И они, не сказав ни слова, встали. Рудольф подошел к Ирме, которая почти без сил упала ему на руки. Когда же Рудольф поцеловал ее, она взмолилась опять:
— Еще разок! Сильнее! Еще сильней! Это же в последний раз!
Наконец Ирма все же вырвалась из его объятий и, шатаясь, как в темноте, побрела к выходу.
XXVI
Когда Ирма вышла из квартиры мадам Полли, она была как в чаду, никак не могла собраться с мыслями, чтобы решить — куда идти, что делать.

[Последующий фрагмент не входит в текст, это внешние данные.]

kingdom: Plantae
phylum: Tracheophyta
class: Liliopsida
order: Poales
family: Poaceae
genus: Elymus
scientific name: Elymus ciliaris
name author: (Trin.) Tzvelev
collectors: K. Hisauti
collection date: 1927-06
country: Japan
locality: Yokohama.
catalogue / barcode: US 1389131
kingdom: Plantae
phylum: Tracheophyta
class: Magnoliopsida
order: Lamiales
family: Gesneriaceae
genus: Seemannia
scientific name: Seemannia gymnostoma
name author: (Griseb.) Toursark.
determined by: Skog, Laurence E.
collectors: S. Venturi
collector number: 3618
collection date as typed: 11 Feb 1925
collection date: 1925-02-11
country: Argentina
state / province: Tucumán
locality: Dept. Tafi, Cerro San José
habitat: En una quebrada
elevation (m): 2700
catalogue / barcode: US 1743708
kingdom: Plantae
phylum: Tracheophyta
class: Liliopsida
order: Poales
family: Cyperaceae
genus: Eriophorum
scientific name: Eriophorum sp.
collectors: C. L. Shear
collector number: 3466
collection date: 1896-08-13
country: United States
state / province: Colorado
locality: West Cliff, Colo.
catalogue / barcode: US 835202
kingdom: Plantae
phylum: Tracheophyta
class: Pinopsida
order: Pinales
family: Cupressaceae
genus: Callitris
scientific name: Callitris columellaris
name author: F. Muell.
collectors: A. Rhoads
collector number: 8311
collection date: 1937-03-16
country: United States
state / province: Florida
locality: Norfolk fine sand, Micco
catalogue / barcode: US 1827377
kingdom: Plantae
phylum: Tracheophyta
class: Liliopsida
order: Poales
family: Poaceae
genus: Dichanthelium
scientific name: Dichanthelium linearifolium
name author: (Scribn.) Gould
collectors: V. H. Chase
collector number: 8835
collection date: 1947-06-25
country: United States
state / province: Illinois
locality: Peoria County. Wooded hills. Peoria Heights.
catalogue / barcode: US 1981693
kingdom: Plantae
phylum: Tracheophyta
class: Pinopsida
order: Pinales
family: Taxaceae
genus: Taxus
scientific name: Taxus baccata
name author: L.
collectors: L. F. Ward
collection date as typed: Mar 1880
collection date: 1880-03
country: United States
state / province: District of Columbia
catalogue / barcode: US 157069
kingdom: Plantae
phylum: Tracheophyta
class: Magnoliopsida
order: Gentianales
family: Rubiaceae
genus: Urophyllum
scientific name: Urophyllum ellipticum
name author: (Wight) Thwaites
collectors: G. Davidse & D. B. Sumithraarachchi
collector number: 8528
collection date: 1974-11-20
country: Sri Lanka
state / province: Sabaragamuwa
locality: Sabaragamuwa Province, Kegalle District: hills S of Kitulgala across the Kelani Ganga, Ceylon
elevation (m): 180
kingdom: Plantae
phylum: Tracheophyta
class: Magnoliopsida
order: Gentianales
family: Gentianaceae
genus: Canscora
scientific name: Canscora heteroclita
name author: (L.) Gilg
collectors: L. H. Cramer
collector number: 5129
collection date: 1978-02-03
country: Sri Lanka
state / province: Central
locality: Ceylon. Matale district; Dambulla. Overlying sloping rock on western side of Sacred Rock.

И она бродила по улицам, сталкиваясь с людьми, словно и среди них попадались такие, которые не могли собраться с мыслями. Она уже и не помнила потом, зачем, как и почему очутилась в центре города перед окнами большого аптекарского магазина, где среди прочих товаров был выставлен рекламный плакат о действии мушиной бумаги. При виде плаката в Ирме будто всколыхнулось что-то давно забытое, она вошла в магазин и спросила у какого-то молодого человека мушиной бумаги. У молодого человека были светло-синие глаза, и Ирме вспомнилось, как муж назвал однажды ее глаза синими-пресиними и ее самое кузнечиком. Значит, и этот тоже кузнечик, раз у него синие глаза, подумала Ирма о молодом человеке и пропустила мимо ушей, что он уже второй или третий раз спрашивал у нее, сколько мушиной бумаги госпожа желает взять.